Carrie Allison’s work deals with identity, as well as ideas of allyship, kinship, and hosting. An artist of Cree, Metis, and European descent who embraced her Indigeneity at a later age, her approach to materials is empathetic and thoughtful, working in large and often collaborative beading projects. Her work traces lines—fingers over pages, veins across skin, rivers across landscapes, while looking to the future of cultural institutions and the laws that govern them.
As part of her MFA thesis work, Allison considered waterways that were important to her maternal lineage, and beaded the Heart and Fraser Rivers (in Alberta and B.C., respectively). Wanting to make a similar gesture to the place she has called home for the past seven years, Allison turned her attention to the Shubenacadie River. She invited collaborators of all skill levels to bead a portion of the River in an attempt to build community and draw attention to the work of Indigenous water protectors who are on the front lines fighting the Alton Gas development—underground gas storage units that Indigenous and non-Indigenous allies are opposing, due to the development’s plan to dump salt brine into the Shubenacadie River.
MOLLIE CRONIN interviews CARRIE ALLISON in anticipation of her latest body of research and work with Eyelevel Gallery the Nova Scotia Museum of Natural History in Halifax, NS.
MOLLIE: I remember talking with Eyelevel director Julia McMillan back in the spring and when she told me about your work, she kept using the word “transplant,” relating to how you were thinking about plants (invasive species in particular) and sort of seeing yourself reflected in that idea.
CARRIE: I love plants, I think they’re amazing … Identity has always been in my practice, but it’s always been a hard thing for me to understand. When you’re trying to reclaim a connection to Indigeneity … it was hard for me to do, I didn’t grow up in an Indigenous community—my grandmother wouldn’t acknowledge that she was Indigenous and that was mostly because of residential school guilt, so I feel like that was passed down to me. It took me a really long time to be okay with saying: “I’m an Indigenous person, as well as mixed-race” (which is something that I identify more with). Plants were the first way I understood that. It made more sense to think about colonialism though plants, how the landscape has been altered, and that moved [my work] to more political and social practice in general.
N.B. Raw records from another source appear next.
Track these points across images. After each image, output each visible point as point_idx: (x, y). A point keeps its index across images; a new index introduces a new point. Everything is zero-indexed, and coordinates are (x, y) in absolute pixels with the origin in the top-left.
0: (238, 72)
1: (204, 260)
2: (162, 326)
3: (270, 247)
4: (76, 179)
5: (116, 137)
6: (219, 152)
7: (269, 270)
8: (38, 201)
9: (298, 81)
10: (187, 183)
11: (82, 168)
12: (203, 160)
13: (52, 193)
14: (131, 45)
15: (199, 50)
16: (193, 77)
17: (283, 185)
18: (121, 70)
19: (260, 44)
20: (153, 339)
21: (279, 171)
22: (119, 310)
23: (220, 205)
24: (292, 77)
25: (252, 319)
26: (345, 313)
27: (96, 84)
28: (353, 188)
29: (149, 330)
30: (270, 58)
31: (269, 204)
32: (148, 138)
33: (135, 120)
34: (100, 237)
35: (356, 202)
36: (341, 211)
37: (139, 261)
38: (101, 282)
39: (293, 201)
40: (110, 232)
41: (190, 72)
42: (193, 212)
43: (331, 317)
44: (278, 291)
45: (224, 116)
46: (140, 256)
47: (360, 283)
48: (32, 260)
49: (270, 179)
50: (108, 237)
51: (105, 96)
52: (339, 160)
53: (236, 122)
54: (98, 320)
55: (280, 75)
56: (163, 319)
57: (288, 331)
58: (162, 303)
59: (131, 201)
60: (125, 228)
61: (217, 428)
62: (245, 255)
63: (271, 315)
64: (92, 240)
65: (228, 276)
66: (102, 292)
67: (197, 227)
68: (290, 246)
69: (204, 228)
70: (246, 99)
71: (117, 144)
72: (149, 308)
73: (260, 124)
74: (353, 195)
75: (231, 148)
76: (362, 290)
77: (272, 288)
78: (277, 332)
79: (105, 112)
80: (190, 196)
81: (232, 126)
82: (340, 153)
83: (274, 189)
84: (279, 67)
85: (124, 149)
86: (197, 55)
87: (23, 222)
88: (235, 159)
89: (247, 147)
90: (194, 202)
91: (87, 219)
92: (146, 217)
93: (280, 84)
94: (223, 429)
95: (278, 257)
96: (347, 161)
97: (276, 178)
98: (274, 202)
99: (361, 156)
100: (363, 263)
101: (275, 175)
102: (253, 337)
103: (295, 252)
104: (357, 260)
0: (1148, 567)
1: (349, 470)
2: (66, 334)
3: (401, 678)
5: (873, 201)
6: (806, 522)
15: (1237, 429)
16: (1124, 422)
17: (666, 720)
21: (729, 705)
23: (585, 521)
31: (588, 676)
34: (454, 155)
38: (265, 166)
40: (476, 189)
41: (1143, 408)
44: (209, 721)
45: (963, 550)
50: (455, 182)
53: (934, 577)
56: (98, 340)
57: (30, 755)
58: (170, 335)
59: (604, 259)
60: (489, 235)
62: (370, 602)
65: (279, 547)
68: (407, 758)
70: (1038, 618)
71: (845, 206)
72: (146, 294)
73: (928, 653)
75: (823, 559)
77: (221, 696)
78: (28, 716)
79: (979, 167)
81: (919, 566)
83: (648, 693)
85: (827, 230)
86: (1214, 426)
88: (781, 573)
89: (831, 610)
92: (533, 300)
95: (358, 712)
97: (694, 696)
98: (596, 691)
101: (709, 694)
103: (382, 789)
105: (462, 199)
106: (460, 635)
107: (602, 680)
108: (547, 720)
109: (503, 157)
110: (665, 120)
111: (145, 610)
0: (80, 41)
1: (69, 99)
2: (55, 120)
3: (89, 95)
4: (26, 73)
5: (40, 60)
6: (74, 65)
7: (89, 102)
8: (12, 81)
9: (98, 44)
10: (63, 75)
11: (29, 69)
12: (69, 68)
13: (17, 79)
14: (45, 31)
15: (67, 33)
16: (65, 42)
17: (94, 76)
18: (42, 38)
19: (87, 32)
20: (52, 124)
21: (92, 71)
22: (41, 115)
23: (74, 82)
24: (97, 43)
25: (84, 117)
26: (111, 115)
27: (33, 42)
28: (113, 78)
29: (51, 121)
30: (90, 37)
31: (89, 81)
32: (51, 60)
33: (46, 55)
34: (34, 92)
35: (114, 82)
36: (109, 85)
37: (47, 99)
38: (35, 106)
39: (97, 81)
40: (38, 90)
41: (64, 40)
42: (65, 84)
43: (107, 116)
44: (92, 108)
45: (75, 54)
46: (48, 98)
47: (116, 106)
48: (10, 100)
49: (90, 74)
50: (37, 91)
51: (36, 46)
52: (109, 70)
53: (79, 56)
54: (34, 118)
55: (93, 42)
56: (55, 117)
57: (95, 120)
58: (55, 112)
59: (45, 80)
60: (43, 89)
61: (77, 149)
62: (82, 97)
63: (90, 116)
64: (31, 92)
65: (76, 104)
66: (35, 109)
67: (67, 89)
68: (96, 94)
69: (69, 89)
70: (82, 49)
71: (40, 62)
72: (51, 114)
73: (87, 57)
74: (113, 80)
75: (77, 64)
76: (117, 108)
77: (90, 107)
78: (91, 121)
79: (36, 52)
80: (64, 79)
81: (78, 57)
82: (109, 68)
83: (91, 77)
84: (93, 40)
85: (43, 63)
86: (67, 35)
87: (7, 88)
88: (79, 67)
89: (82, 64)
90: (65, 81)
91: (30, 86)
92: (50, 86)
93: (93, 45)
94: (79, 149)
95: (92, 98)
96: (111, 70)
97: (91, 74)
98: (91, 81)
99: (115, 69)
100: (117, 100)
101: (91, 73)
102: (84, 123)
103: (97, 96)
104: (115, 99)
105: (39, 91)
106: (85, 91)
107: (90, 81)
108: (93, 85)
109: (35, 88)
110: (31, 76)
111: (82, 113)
I looked at a lot of indigenous plants and invasive species, which I’m still very fascinated by because they’re so pervasive. With projects like this I really just see myself as trying to navigate [these ideas] but also build connections, kin and work within this idea of allyship. I understand that I am a guest here, that I am being hosted by the Mi’kmaq people.
MOLLIE: I think there’s a lot of material there, in terms of thinking about colonialism through plants: landscape, agriculture, even gardening and growing grass…
CARRIE: Grass is so crazy! It’s like a sign of royalty—the fact that we still have it in our lives is very weird!
MOLLIE: Our “natural” spaces in Halifax are so Victorian still—from the park to the public gardens, it’s very British.
CARRIE: Very British. You can’t sit on the grass.
MOLLIE: I think that your work with museums right now is a similar sort of teasing out a very rigid way of moving through a space. Museums operate with these same restraints—very precious, very white glove, very don’t sit on the grass.
CARRIE: Totally. A lot of Indigenous knowledge is based within the land, but colonial knowledge is based in these boxes. These “discoveries.” Whereas a landscape can function as an archive in and of itself.
MOLLIE: A living archive.
CARRIE: Yeah, it’s just a matter of knowing how to read it. [Archives and museums] are gatekeepers. I’m fascinated by them—museums and libraries—I’ve always loved searching for things. They can hold so much power. Libraries, archives, churches—they just hold everything there. And [these are the spaces] where we were “legitimized” as people: marriage, birth, etc. I always have a hard time navigating these two worlds. I grew up in a world of museums and libraries; everyone grows up in institutions in some way, these colonial parameters that you have to navigate as a citizen. Indigenous ways of being don’t really function within those constraints. They’re more fluid—a more fluid way of being.